Deine Aufgaben
**a.** Beantworte anhand des Artikels über ESG-Fonds diese Fragen:
(i) Wie viel Geld haben Anleger europaweit in ESG-Fonds investiert?
(ii) Wofür steht die Abkürzung ESG?
(iii) Welcher Anteil der 693 in Deutschland angebotenen Fonds hat fossile Investments getätigt?
**b.** Schreibe aus dem Artikel über ESG-Fonds alles von „Fast jeder zweite“ bis hinunter zu „reagiert die Finanzaufsicht.“ wortgetreu ab.

Vorliegender Text
______

Fast jeder zweite angeblich nachhaltige Fonds ist es nicht
ESG-Fonds suggerieren Umweltschutz, aber viele investieren in Kohle oder Öl. Das zeigt eine europaweite Recherche, an der das Handelsblatt mitgearbeitet hat. Nun reagiert die Finanzaufsicht.
Berlin. Europaweit haben Anleger über 525 Milliarden Euro in sogenannte ESG-Fonds investiert. ESG steht für Umwelt, Soziales und Unternehmensführung, und diese als nachhaltig und „sauber“ anklingende Form der Geldanlage ist der Wachstumsmarkt für die Finanzwirtschaft. Bereits 60 Prozent aller Fonds sortieren sich in die Kategorie nachhaltige Geldanlage ein, wie eine Auswertung des Datenanbieters Morningstar zeigt.
Wenn aber die Branche – Anbieter wie zum Beispiel die Deutsche-Bank-Tochter DWS, Blackrock oder Union Investment – diese Anlageform bewirbt, verschleiert sie ein dunkle Seite des Geschäfts. Ein erheblicher Teil ihrer Fonds hat in Unternehmen aus der Kohle-, Öl- oder Gasindustrie investiert.
Etwa 40 Prozent der etwa 1300 in Europa als sauber deklarierten Fonds hatten ihr Geld zum vergangenen Jahreswechsel in Firmen gesteckt, die Kohlenstoffdioxid produzieren und damit das Klima schädigen.
Morningstar-Daten zeigen das Greenwashing
In Deutschland ist die Quote unter den 693 angebotenen Fonds sogar noch höher: 46,6 Prozent von ihnen haben fossile Investments getätigt. Das hat eine Analyse von Morningstar ergeben.

______

Angezeigte Informationen
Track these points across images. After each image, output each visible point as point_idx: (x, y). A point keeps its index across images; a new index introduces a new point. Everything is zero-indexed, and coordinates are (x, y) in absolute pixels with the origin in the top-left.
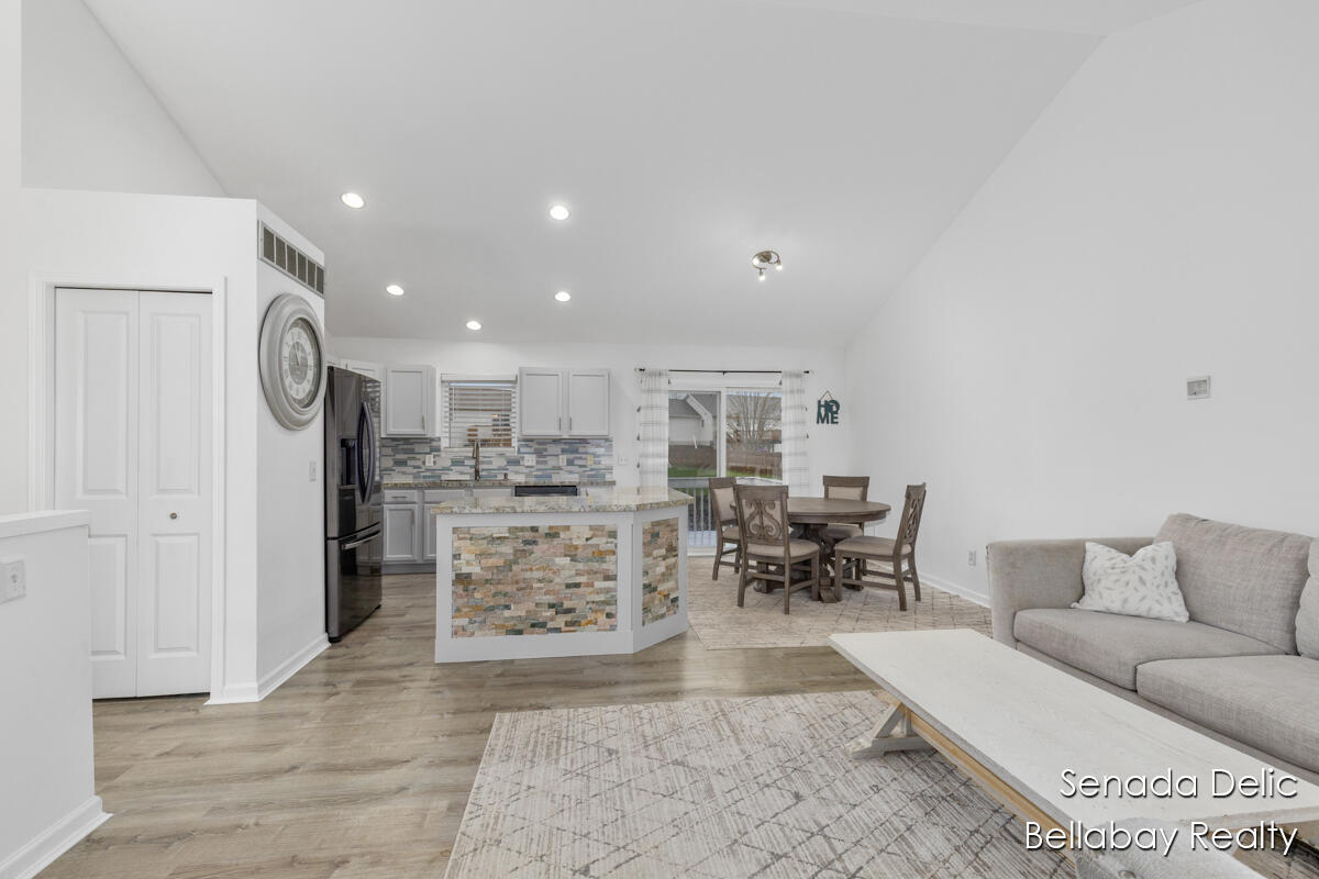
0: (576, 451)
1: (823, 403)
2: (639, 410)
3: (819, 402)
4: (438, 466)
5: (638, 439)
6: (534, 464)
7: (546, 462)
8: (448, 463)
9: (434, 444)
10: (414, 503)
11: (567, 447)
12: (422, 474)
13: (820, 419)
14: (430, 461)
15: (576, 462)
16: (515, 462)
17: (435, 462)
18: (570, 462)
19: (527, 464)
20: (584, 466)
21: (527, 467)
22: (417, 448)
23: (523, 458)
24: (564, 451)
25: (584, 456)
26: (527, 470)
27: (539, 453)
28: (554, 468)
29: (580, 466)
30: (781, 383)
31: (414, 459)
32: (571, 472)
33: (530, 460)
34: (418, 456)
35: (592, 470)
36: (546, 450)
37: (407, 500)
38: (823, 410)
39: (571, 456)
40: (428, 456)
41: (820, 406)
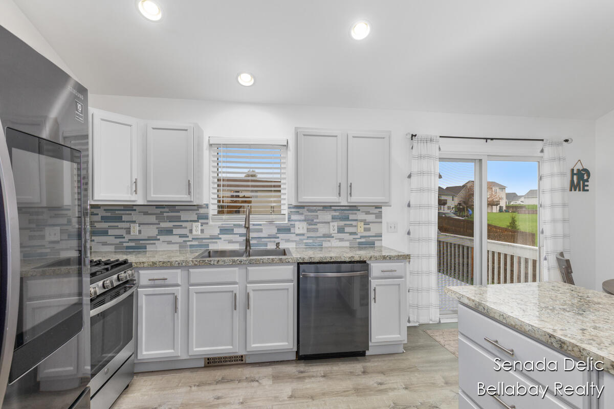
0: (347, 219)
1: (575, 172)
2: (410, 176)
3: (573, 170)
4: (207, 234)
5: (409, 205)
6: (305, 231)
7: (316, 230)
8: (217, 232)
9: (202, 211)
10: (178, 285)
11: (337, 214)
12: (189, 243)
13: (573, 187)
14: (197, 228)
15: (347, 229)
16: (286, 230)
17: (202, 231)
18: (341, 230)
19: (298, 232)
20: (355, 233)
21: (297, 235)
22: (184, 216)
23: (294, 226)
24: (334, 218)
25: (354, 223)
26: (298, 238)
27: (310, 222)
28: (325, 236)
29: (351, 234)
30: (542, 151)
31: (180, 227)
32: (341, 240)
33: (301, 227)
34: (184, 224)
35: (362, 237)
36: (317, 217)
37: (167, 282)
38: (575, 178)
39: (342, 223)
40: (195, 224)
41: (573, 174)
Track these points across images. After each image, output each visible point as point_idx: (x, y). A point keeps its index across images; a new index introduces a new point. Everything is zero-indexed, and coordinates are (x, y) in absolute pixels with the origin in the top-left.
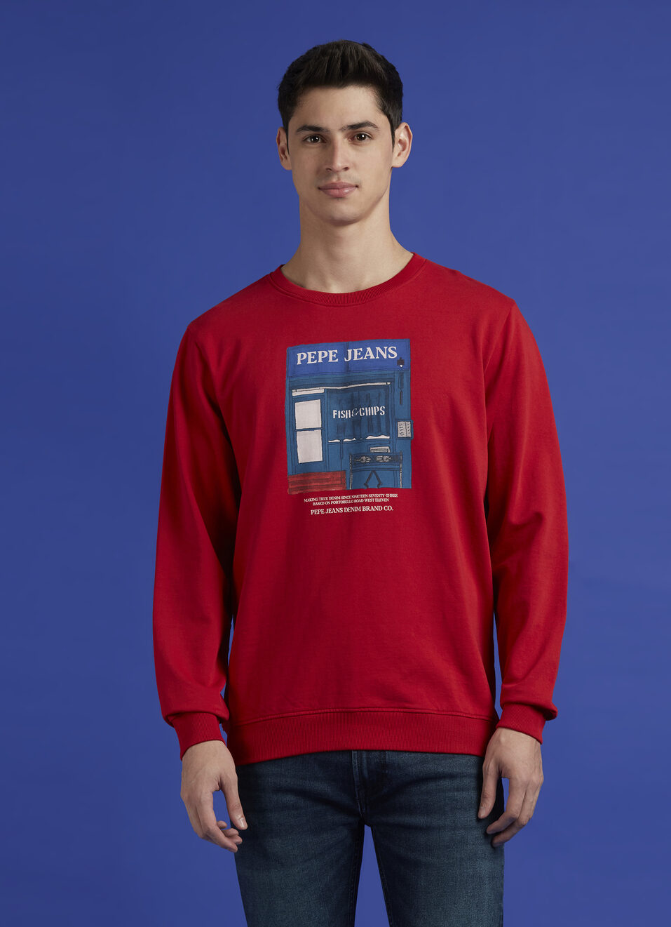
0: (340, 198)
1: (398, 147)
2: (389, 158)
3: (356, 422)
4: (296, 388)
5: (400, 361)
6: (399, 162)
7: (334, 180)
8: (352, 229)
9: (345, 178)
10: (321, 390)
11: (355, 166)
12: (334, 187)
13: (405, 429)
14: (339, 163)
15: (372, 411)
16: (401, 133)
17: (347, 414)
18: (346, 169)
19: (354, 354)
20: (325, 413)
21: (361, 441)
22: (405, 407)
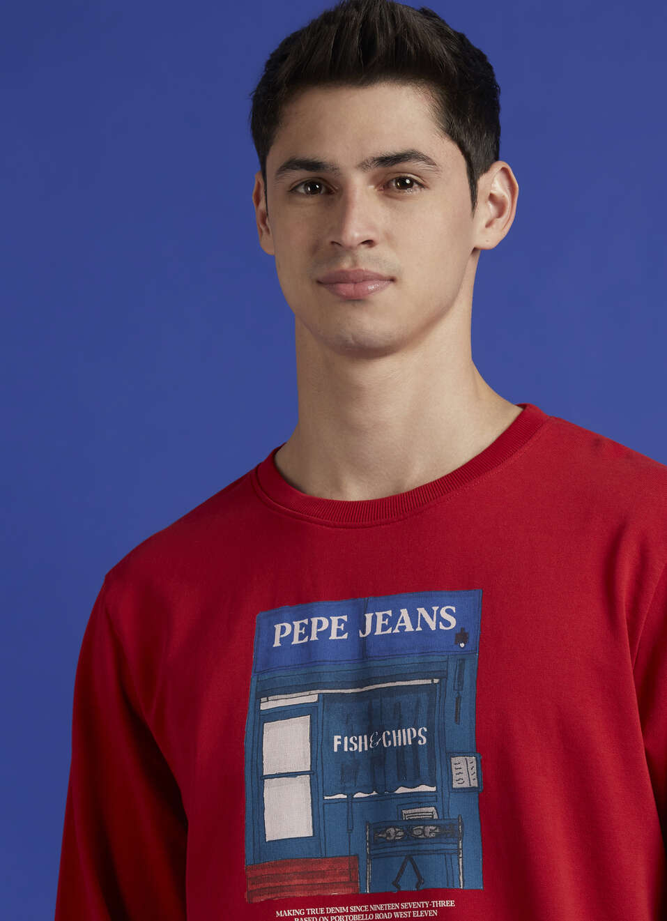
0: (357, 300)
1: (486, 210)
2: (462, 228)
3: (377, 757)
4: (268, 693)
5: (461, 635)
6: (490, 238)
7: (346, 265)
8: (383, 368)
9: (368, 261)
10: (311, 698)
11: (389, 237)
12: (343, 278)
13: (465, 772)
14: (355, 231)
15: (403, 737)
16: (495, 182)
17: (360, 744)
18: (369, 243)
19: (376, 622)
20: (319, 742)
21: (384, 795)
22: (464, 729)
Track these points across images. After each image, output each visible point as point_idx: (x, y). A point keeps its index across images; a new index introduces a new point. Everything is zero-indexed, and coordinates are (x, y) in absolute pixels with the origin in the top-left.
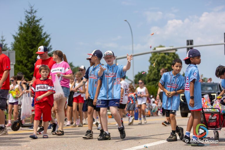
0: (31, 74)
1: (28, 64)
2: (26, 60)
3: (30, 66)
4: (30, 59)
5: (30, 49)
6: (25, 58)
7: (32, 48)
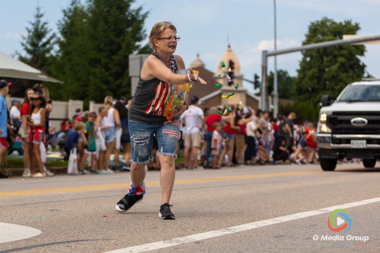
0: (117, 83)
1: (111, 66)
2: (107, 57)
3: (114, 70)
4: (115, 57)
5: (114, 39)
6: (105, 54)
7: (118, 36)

______

Ergebnisse je Aufgabe
**a.**
(i) Über 525 Milliarden Euro.
(ii) Für Umwelt, Soziales und Unternehmensführung.
(iii) 46,6 Prozent.

**b.**
Fast jeder zweite angeblich nachhaltige Fonds ist es nicht
ESG-Fonds suggerieren Umweltschutz, aber viele investieren in Kohle oder Öl. Das zeigt eine europaweite Recherche, an der das Handelsblatt mitgearbeitet hat. Nun reagiert die Finanzaufsicht.